§ Supplied information:
+-------+

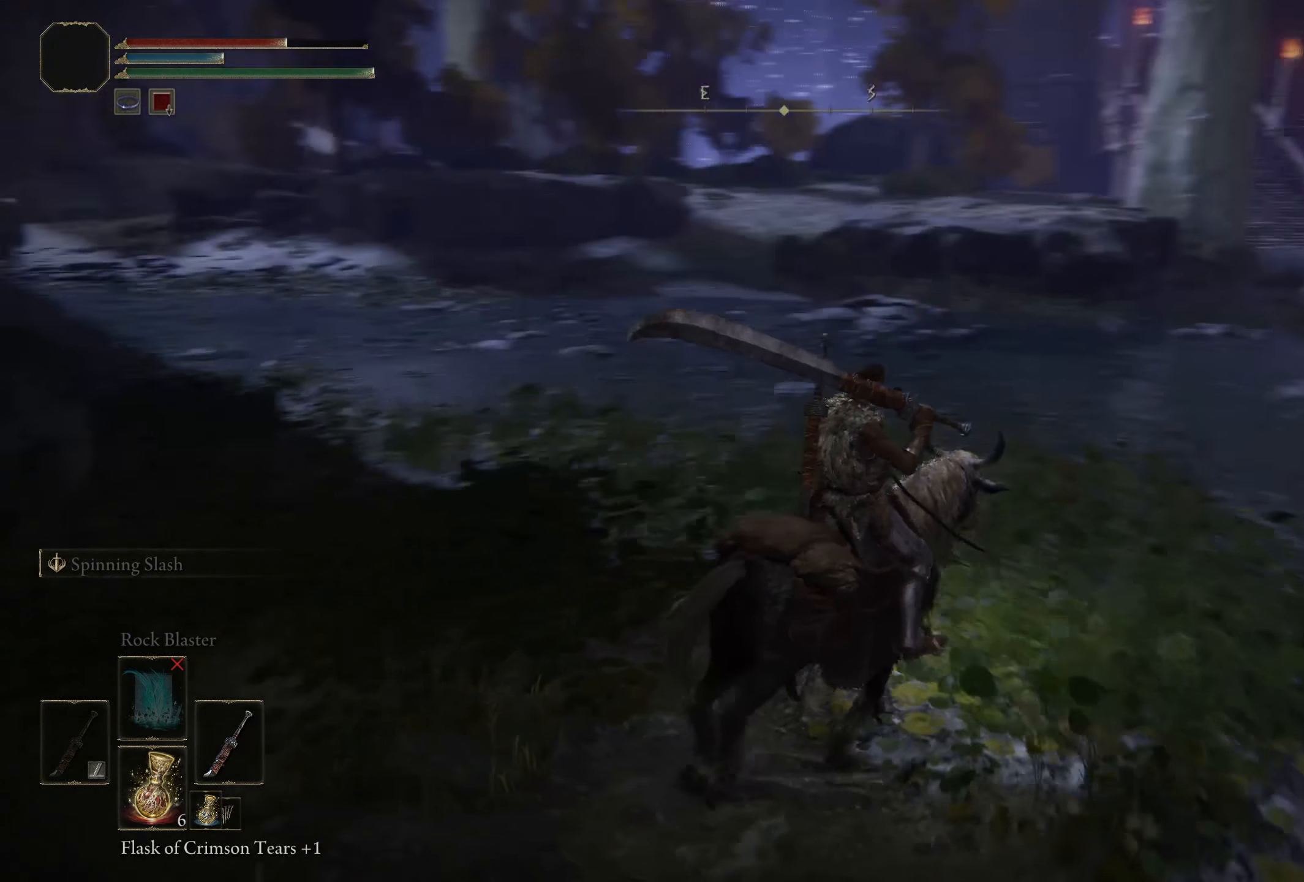
{"buttons": [], "left_stick": "up", "right_stick": "center", "events": [[242, "right_stick", "center"]]}
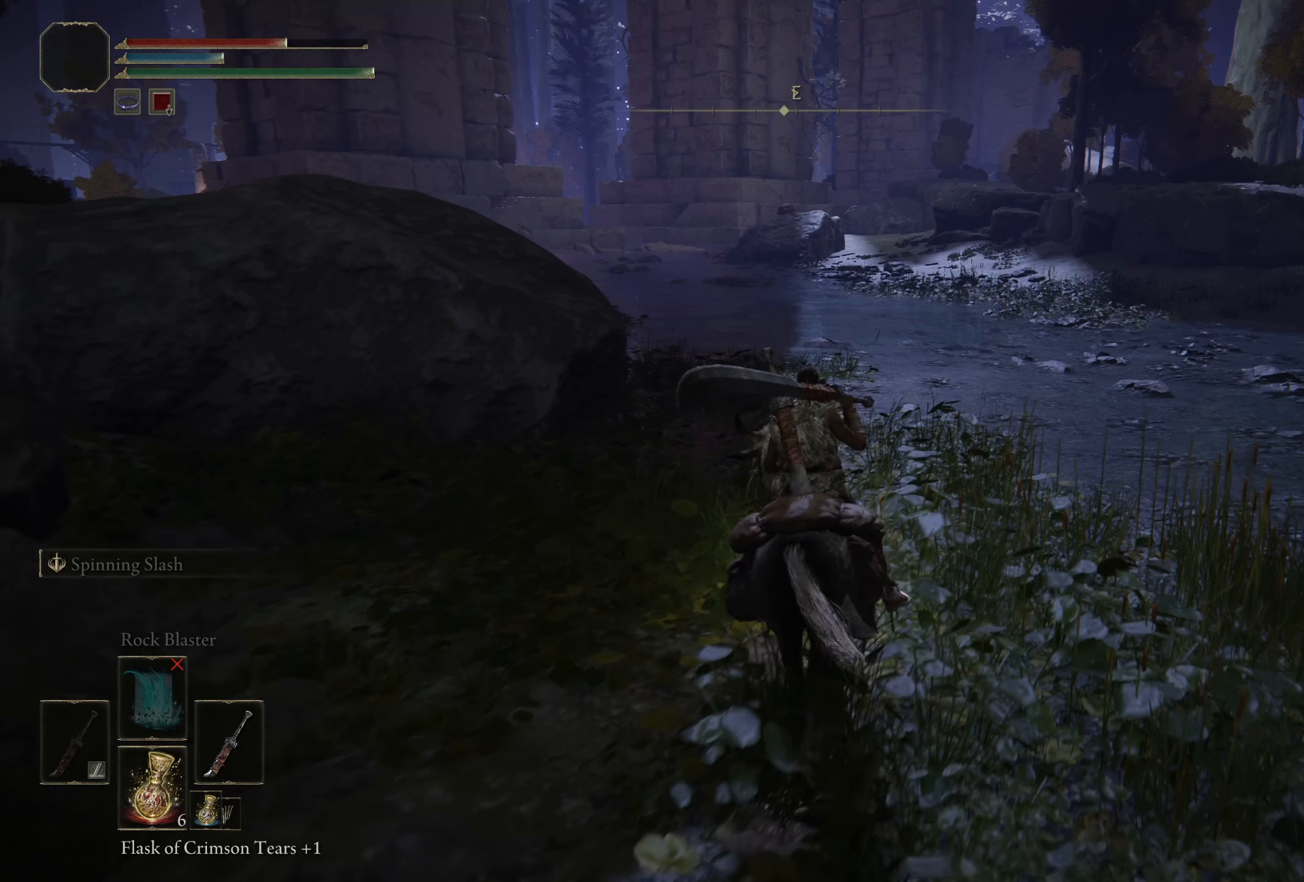
{"buttons": [], "left_stick": "up-right", "right_stick": "left", "events": [[192, "right_stick", "left"], [442, "left_stick", "up-right"]]}
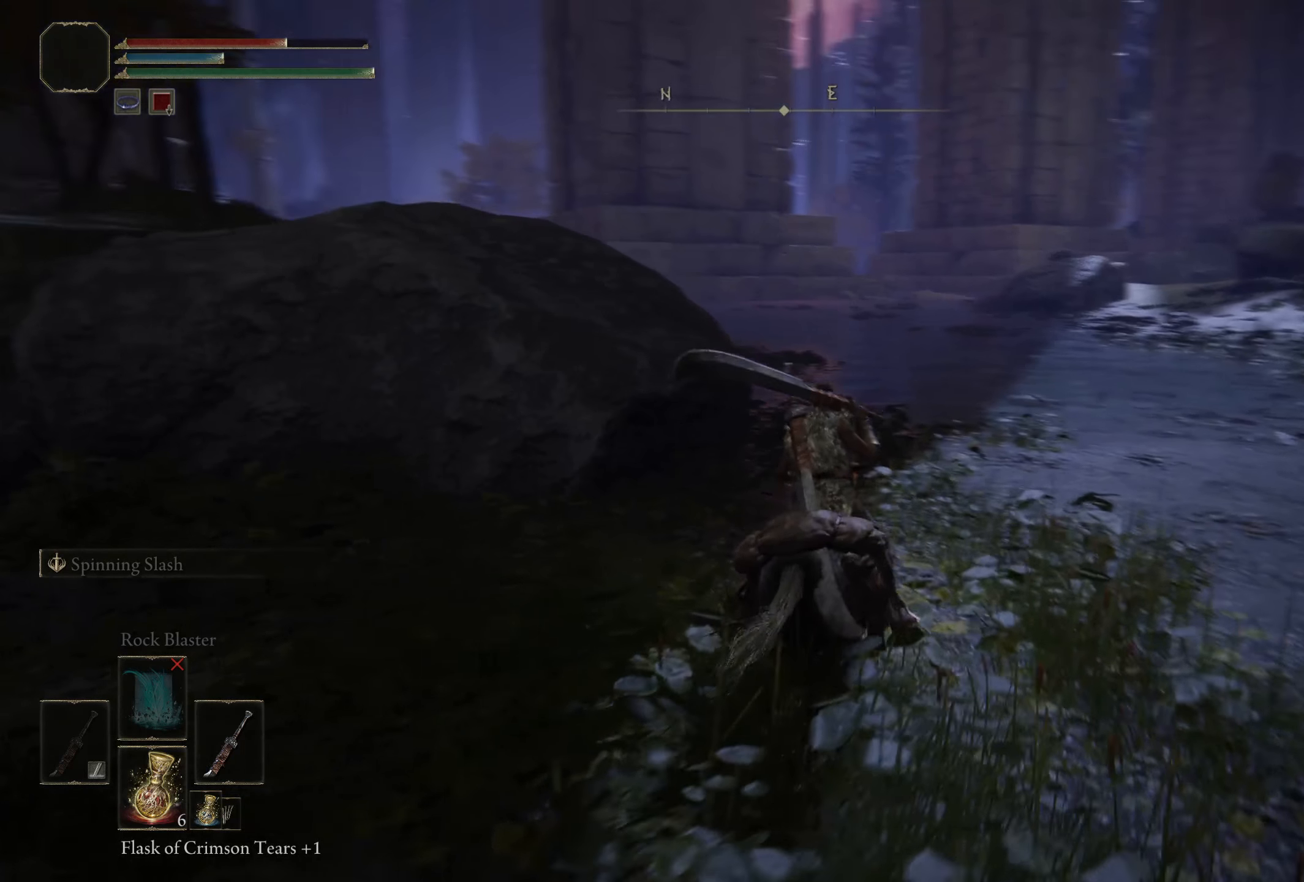
{"buttons": [], "left_stick": "up-right", "right_stick": "left", "events": []}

+-------+

§ Exercise description: Give the listing again exactly, but omit each image.

§ Task answer:
{"buttons": [], "left_stick": "up", "right_stick": "center", "events": [[242, "right_stick", "center"]]}
{"buttons": [], "left_stick": "up-right", "right_stick": "left", "events": [[192, "right_stick", "left"], [442, "left_stick", "up-right"]]}
{"buttons": [], "left_stick": "up-right", "right_stick": "left", "events": []}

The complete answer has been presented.